Somewhere, there is a yellowing photograph of me wearing a jersey featuring Smurfette playing at a Ms Pac Man video game machine: the kind that took quarters. It was 1982.
The hardware was all clunky and simple, and it was marvelous. No one before us had even seen a VCR, and then suddenly within a few years there were video arcades, and MTV, and home computing. This was the era of Bill Gates proclaiming that 64K ought to be enough for anyone, and all of us nodding in stunned agreement.
The graphics of our first games weren’t sophisticated, and neither were the premises. The most violent game I played was one very much like Angry Birds, called Potty Pigeon, for the Commodore 64. More recently, I have gotten sucked into video games that simulated work: making efficient stacks of odd shapes, keeping electronic animals fed.
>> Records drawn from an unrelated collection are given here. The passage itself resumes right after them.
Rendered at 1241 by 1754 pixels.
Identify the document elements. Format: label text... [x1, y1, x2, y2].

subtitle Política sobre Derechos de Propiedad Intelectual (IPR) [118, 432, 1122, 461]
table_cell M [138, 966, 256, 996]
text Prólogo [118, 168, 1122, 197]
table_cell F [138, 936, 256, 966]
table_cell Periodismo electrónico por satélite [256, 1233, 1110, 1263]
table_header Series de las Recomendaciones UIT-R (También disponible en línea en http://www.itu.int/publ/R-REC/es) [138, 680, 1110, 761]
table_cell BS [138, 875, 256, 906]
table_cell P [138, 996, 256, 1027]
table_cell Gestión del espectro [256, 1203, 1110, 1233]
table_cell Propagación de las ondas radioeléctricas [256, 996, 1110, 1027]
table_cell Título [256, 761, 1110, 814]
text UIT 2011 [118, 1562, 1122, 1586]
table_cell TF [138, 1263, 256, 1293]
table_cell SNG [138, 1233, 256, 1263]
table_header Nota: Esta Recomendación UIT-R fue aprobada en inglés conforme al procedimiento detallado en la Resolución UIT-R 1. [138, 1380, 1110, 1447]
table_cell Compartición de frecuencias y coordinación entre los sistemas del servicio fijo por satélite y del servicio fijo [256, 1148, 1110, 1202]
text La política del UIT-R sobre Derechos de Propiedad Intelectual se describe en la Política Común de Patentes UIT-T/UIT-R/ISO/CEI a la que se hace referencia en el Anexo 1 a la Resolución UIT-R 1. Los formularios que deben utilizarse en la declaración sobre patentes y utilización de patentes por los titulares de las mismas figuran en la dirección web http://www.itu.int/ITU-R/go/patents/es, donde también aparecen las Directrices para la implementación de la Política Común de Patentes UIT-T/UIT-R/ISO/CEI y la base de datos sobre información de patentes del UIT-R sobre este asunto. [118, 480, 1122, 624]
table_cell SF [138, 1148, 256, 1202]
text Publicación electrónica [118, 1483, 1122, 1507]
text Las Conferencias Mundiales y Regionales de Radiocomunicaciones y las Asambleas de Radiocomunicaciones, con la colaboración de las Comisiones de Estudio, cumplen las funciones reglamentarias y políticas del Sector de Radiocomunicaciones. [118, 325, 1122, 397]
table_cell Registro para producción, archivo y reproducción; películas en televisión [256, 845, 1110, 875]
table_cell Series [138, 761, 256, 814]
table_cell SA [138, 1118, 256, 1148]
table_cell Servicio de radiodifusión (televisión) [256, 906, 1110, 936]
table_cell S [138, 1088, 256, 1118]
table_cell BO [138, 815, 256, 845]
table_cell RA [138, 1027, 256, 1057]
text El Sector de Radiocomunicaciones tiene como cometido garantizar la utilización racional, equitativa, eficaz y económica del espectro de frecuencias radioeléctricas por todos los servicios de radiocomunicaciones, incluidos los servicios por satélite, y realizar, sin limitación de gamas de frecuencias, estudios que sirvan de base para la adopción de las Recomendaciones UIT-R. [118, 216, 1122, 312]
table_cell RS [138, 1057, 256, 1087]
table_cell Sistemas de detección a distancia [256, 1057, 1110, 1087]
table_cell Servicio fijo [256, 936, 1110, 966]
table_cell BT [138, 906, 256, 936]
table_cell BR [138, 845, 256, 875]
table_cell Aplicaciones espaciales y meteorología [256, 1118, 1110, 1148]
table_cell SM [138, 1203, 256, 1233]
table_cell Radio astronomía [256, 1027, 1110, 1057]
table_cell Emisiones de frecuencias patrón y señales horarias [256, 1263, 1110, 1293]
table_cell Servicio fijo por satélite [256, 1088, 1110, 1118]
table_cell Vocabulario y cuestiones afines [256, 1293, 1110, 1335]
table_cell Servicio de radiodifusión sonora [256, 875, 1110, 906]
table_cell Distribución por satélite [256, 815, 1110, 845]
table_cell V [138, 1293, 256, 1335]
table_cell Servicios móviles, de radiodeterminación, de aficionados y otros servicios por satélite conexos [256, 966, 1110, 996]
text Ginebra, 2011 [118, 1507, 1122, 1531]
I can be lulled like the other electronic sheep.
The sorts of uber-violent games marketed to kids more recently, especially to boys, are a different kind of electronic animal. I am especially cynical about first-person shooter games.
The military seems to like these kids playing video games. It makes it easier to teach them how to use the military’s software.
Consider the T-shirt in the image above Exhibit A on the normalization of video game use. It reads: “Computer games don’t affect kids, I mean if Pac-Man affected us as kids, we’d all be running around in darkened rooms, munching magic pills and listening to repetitive music.”
This is why my generation never amounted to anything. Slackers.
Finally, since I am leaning on the internet for my arguments against video culture, here is what Jon Stewart has to say about how useful video game violence is, and to whom:
“Maybe we should always show pictures. Bin Laden, pictures of our wounded service people, pictures of maimed innocent civilians. We can only make decisions about war if we see what war actually is—and not as a video game where bodies quickly disappear leaving behind a shiny gold coin.” (Source: The Crazy Left.)